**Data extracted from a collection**
++++

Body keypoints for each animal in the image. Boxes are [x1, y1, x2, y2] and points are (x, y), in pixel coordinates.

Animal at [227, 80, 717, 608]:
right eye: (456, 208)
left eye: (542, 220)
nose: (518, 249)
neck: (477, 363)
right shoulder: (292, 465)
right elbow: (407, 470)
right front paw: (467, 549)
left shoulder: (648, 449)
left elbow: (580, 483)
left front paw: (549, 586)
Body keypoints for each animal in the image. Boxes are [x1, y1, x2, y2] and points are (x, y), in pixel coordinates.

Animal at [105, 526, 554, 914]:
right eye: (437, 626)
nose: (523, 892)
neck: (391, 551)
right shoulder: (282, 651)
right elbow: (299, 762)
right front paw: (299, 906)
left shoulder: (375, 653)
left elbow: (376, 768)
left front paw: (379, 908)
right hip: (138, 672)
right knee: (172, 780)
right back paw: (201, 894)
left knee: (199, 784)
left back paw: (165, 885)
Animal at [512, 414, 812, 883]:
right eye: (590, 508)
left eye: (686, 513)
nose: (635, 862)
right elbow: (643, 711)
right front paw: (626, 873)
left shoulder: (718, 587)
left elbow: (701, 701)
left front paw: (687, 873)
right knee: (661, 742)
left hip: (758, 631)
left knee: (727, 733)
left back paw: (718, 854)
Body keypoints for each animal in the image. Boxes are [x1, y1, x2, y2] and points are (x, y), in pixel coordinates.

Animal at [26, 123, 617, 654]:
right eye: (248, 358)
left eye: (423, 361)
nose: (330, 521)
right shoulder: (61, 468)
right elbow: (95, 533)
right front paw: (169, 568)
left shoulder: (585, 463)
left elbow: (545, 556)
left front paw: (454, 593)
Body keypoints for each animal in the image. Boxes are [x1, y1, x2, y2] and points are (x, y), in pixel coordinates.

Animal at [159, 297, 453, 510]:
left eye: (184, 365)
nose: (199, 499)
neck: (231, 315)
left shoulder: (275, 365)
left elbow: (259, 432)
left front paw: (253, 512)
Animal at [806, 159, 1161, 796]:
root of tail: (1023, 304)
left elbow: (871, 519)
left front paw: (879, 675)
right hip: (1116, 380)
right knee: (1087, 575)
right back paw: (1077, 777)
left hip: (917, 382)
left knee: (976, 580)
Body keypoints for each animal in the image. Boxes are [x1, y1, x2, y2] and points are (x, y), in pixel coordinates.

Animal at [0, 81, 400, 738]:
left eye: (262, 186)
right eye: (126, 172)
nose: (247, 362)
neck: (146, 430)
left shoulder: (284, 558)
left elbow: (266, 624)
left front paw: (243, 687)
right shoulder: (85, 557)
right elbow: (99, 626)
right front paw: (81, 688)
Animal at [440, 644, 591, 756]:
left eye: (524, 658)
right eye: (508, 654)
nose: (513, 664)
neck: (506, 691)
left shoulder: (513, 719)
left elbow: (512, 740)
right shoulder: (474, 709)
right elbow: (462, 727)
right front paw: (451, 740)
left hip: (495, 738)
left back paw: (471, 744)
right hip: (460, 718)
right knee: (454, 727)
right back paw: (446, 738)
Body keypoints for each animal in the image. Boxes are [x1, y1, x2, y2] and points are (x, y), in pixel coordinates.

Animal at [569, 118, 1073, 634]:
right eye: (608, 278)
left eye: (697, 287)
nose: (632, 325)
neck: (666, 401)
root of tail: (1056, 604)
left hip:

++++

**TASK OBJECTIVE**
The response must hold only the lines above from the line with "left elbow: (580, 483)" through the line with "neck: (391, 551)", each copied exactly, both ends kept.

**TASK RESPONSE**
left elbow: (580, 483)
left front paw: (549, 586)
Body keypoints for each animal in the image. Boxes are [x1, y1, x2, y2] and points are (x, y), in pixel coordinates.

Animal at [105, 526, 554, 914]:
right eye: (437, 626)
nose: (523, 892)
neck: (391, 551)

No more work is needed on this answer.